Herpes zoster involving right T5 dermatome
Herpes zoster involving left V1 dermatome
Herpes zoster involving left T1 and T2 dermatome
The most common adverse effects reported were dyspepsia (10%), headache (9%), nausea (8%) and constipation (7%) in the decreasing order of frequency.
Both the drugs were well-tolerated with no serious adverse effects. Since postherpetic neuralgia increases with increasing age, we studied the effect of these drugs in patients above 60years of age-group, with respect to the dermatome affected, full crusting, complete healing and loss of acute pain. It was observed that the patients above 60 years of age took considerably longer period for complete healing of the lesion and loss of acute pain i.e., 28 days. However, the time taken for full crusting of the lesion remained same as the lesser age-groups. There was no significant difference between the effects of drugs in different dermatomes in these patients.

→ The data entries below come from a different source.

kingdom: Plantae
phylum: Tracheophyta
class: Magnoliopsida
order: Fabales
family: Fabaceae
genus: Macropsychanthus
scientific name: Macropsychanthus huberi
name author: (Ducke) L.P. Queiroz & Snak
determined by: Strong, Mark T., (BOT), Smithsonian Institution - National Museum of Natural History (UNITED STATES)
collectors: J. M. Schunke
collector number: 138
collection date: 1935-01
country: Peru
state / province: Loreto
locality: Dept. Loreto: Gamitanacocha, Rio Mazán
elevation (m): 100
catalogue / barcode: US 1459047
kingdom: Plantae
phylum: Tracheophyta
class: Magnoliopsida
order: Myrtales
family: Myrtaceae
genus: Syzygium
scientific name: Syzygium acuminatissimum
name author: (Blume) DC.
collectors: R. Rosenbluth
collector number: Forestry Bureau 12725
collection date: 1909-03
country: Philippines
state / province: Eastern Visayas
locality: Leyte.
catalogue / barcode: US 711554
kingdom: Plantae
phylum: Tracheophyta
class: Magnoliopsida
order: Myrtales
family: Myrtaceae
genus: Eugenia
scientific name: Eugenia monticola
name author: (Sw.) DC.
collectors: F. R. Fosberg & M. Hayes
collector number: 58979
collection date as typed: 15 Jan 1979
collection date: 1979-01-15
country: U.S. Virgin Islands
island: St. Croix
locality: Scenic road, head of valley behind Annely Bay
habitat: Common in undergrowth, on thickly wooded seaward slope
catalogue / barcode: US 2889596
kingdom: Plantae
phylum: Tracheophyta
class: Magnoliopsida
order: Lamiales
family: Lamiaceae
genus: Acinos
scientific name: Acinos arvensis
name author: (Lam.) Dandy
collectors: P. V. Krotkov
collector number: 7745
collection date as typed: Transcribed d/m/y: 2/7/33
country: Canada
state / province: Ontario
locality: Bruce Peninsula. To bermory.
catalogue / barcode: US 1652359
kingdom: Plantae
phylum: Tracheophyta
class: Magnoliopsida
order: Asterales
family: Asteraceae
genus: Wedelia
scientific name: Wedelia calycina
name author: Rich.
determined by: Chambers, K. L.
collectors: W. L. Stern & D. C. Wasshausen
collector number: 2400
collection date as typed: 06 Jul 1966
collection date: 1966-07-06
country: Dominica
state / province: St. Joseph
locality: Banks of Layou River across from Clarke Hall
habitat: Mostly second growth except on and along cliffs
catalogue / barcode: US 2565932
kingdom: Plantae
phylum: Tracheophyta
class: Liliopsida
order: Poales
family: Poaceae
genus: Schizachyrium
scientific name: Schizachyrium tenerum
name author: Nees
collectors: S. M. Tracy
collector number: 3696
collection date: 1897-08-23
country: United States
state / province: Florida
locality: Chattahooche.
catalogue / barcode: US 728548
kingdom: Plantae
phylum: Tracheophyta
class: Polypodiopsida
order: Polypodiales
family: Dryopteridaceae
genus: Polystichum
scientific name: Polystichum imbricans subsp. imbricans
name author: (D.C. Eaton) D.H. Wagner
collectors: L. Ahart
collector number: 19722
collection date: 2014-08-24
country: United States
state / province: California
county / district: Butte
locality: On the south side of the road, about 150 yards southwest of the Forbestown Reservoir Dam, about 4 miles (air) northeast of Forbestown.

The most common complication was hypo and hyperpigmented scars in 25% of the patients, majority of them involving V1 branch of trigeminal nerve.
Describing the effectiveness of acyclovir and famciclovir in preventing PHN
Five percent of our study patients had PHN, 2 of famciclovir group and 3 belonging to acyclovir group. All the 5 patients were in the age group 60-80 years, 3 patients were above 70 years and 2 were in 60-70 years of age-group. Since our study did not include a placebo control; no conclusion can be drawn regarding the effect of both the drugs on PHN. Hence, we could not compare our observation regarding the efficacy of each drug in reducing the duration of PHN.
Conclusion
With the introduction of valcyclovir, which also has a convenient dosage. Comparative study between valcyclovir and famciclovir is suggested.